Tareas.
1. En el texto sobre Madre Teresa, ¿qué nombre tiene su obra?
2. Continúa el texto sobre Madre Teresa a partir de su última frase.

Texto mostrado.


 No deja de ser curioso que la expansión de la obra de Madre Teresa haya tenido lugar casi al mismo tiempo que la llamada «revolución del 68», en la década de los sesenta. Era la época de la «nueva frontera», del Concierto para Bangladesh y de la imaginación al poder. En todas aquellas manifestaciones había muchas esperanzas verdaderas, el deseo de un mundo distinto, solidario, libre y en paz. Al menos dos generaciones han crecido al hilo de aquellos deseos, acompañados por aquellas canciones. Uno se pregunta hoy qué queda de real en nuestras vidas de todos aquellos ideales. En muchos, sólo una vaga e inmensa nostalgia. En otros, decepción. Madre Teresa, en cambio, no perdió nunca su mirada de niña y su vitalidad casi escandalosa en una mujer de sus años. Su obra está ahí. Las palabras pasan, las canciones han pasado. Un solo gesto de amor, un vaso de agua, permanece para siempre. Tiene un valor eterno.

 Madre Teresa no acusó nunca a nadie. No había reproche en su rostro. La tarea –sembrar amor, repartirlo a manos llenas– era demasiado urgente como para distraerse con nada. Tampoco ocultó nunca cuál era la fuente de su amor y de su fuerza: Dios. Dios da un valor infinito a toda vida humana, y Dios hace posible ese milagro del amor sin límites. Es significativo el nombre de su obra: «Misioneras de la Caridad». Su vida, su obra, es proclamación de la verdad de Dios y de la verdad del hombre, aunadas en la persona de Jesucristo. Y es que el amor es el lenguaje más verdadero sobre Dios y sobre el hombre, quizás el único plenamente verdadero. El más concreto y el más universal. También el que más corresponde a nuestro ser. Porque todos hemos nacido para eso, para ser incondicionalmente amados, y para amar incondicionalmente. «Amor» es el nombre humano de Dios, el sello de nuestro origen, y la nostalgia de nuestro destino. Madre Teresa hablaba ese lenguaje con todo su ser. Por eso derrochaba felicidad y paz a su paso. Y las hacía florecer en personas que nunca en toda su vida habían conocido el amor. Ése era su mayor mal, decía, más aún que la pobreza y el hambre. Un mal que ella sabía curar.

[Elementos guardados de una colección]
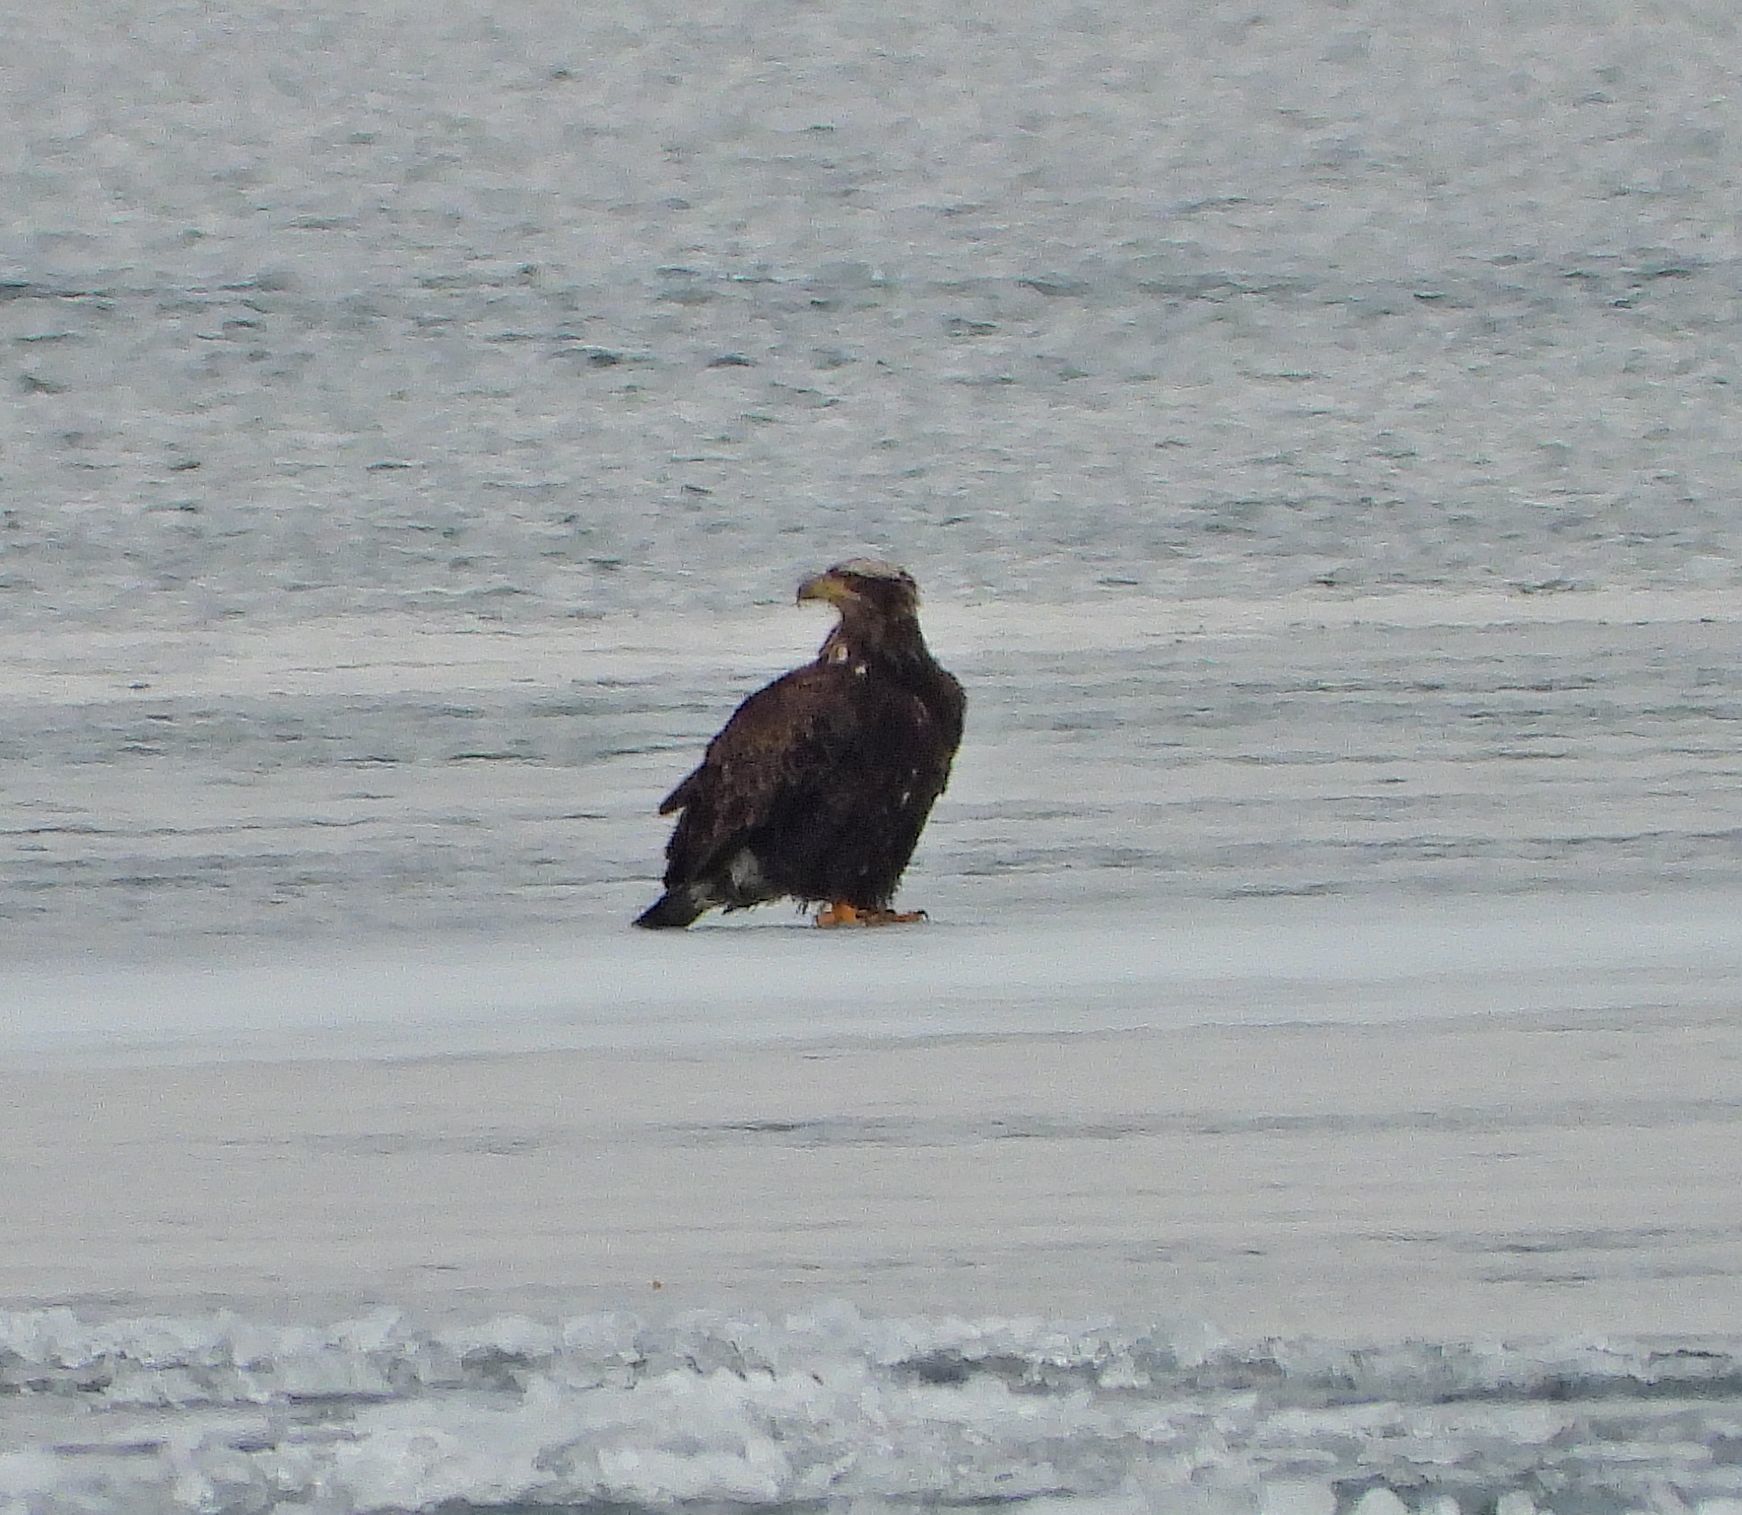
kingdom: Animalia
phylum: Chordata
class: Aves
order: Accipitriformes
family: Accipitridae
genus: Haliaeetus
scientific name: Haliaeetus leucocephalus
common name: Bald eagle
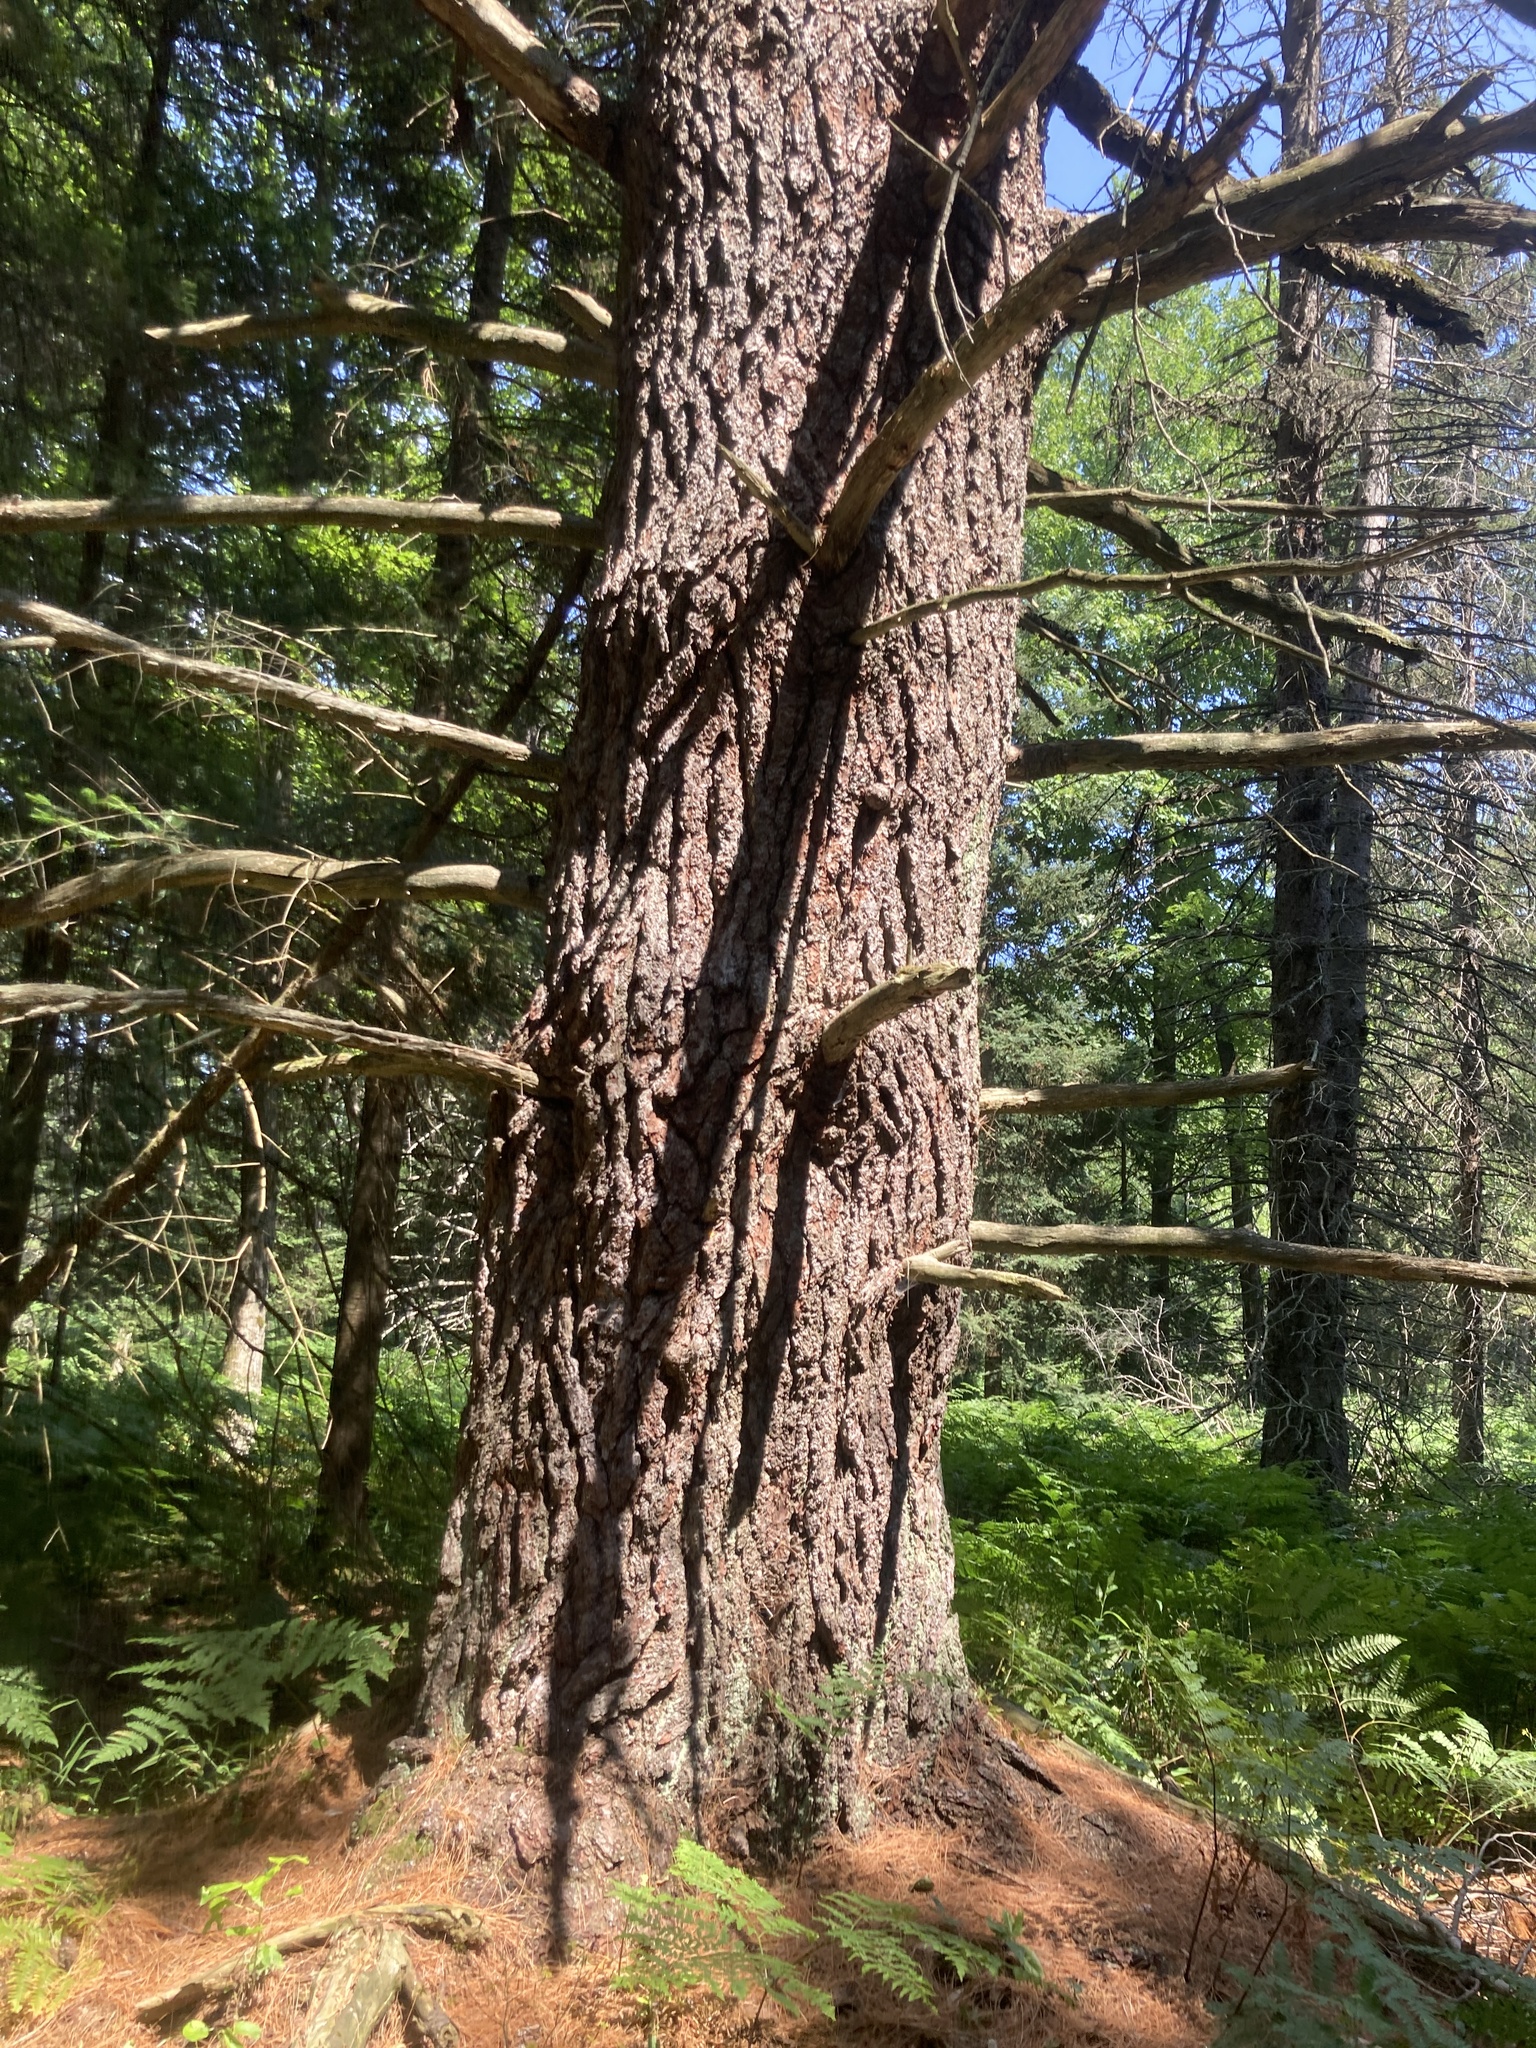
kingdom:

Respuestas por punto.
1. «Misioneras de la Caridad».

2.
 «Recuerdo –comentaba una vez en una entrevista– que cuando llegamos a Australia fuimos a visitar a las personas más pobres para ayudar a sus familias. Fuimos a una pequeña casa donde vivía un hombre. Le pregunté si me dejaba limpiarle la casa, y me dijo: "No hace falta. Está bien así". Yo le respondí que estaría mejor si me permitiera limpiarla. Así comencé a limpiar y a lavar sus ropas. Luego vi en la habitación una lámpara grande llena de polvo y porquería. Le pregunté: "¿Enciende esta bonita lámpara?" "¿Para qué? Nadie en muchos años ha venido a visitarme". "¿Encendería la lámpara si las hermanas comenzaran a visitarle?" "Sí". Limpié la lámpara y las hermanas comenzaron a visitarle todas las tardes. Dos años después, yo me había olvidado completamente del episodio, pero él me mandó un mensaje: "Dile a mi amiga que la luz que ha encendido en mi vida brilla aún"».

 Madre Teresa, tu peregrinar de amor por este mundo ha terminado. Pero la luz que has encendido entre nosotros brilla aún para todos los pobres de este mundo, para todos los hombres. ¡Ojalá se extienda más y más, hasta llenar de amor la Tierra!